╭─ Text under study

Re: [PATCH] osd: Do not subtract object overlaps from cache usage

[Date Prev][Date Next][Thread Prev][Thread Next][Date Index][Thread Index]

 



On Mon, Apr 24, 2017 at 8:15 AM, Michal Koutný <mkoutny@xxxxxxxx> wrote:
> Hi,
> this is a followup of my question [1] which I partially answered by looking at
> code history -- semantics of num_bytes isn't meant to include objects
> overlapping areas. However, this results in underestimating of space
> occupied on a cache tier proportional to the number of (overlapping) clone
> objects stored there.
>
> Could you please comment on the patch below if it's a right avenue to address
> this misaccounting problem. (This is rather for a discussion, I plan to submit
> a regular PR afterwards.)

Broadly speaking this seems like a sane approach. You're correct that
the OSD tries to not count overlapping space, but that's not accurate
on FileStore (sorry your previous email lost everybody's notice), and
it would be good to have a solution for that.

It might go better to query via the ObjectStore interface whether
clones are space-minimized or duplicates and make some higher-level
choices based on that; not really sure. I'd send in a PR where it can
be more easily discussed. :)
-Greg


>
> Thanks,
> Michal
>
>
> [1] http://lists.ceph.com/pipermail/ceph-users-ceph.com/2017-April/017288.html
>
> ---
>
> PG group field num_bytes does not include space that is part of clone
> object overlaps. Introduce a new field num_bytes_overlap that stands for
> this space only, so that it can be used to strictly limit cache tier
> usage with object storage backends that do not support storing overlaps
> efficiently.
> ---
>  src/osd/PrimaryLogPG.cc | 15 ++++++++++++++-
>  src/osd/PrimaryLogPG.h  |  1 +
>  src/osd/osd_types.cc    |  9 ++++++++-
>  src/osd/osd_types.h     |  6 +++++-
>  4 files changed, 28 insertions(+), 3 deletions(-)
>
> diff --git a/src/osd/PrimaryLogPG.cc b/src/osd/PrimaryLogPG.cc
> index 2f15999..12c02a0 100644
> --- a/src/osd/PrimaryLogPG.cc
> +++ b/src/osd/PrimaryLogPG.cc
> @@ -6407,6 +6407,7 @@ void PrimaryLogPG::make_writeable(OpContext *ctx)
>        ctx->delta_stats.num_objects_omap++;
>      if (snap_oi->is_cache_pinned())

╰─
╭─ Excerpted data

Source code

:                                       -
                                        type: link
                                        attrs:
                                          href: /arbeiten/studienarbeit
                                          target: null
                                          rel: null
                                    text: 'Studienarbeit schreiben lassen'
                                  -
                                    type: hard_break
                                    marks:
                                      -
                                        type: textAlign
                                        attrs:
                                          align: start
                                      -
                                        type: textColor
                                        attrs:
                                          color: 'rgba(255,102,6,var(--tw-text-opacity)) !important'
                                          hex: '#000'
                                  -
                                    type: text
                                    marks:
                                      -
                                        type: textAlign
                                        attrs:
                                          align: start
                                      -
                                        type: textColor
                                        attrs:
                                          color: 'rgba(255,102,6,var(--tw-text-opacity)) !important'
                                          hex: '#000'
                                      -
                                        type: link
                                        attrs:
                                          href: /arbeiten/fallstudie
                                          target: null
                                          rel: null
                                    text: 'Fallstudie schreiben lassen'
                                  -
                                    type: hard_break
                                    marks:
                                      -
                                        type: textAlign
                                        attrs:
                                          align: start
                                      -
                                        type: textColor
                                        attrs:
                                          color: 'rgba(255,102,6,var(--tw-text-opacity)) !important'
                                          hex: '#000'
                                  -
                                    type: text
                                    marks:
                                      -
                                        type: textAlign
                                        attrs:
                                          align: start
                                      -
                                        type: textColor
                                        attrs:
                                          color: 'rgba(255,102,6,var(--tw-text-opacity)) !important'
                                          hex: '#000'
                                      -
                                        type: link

╰─

*Actions to take*.
#1 In the patch thread, what is the name of the new field that the patch introduces?
#2 Return a passage of the patch thread exactly as it appears, beginning at the words "Broadly speaking this" and stopping after the words "easily discussed. :)".

*Solved tasks*.
#1 num_bytes_overlap

#2
Broadly speaking this seems like a sane approach. You're correct that
the OSD tries to not count overlapping space, but that's not accurate
on FileStore (sorry your previous email lost everybody's notice), and
it would be good to have a solution for that.

It might go better to query via the ObjectStore interface whether
clones are space-minimized or duplicates and make some higher-level
choices based on that; not really sure. I'd send in a PR where it can
be more easily discussed. :)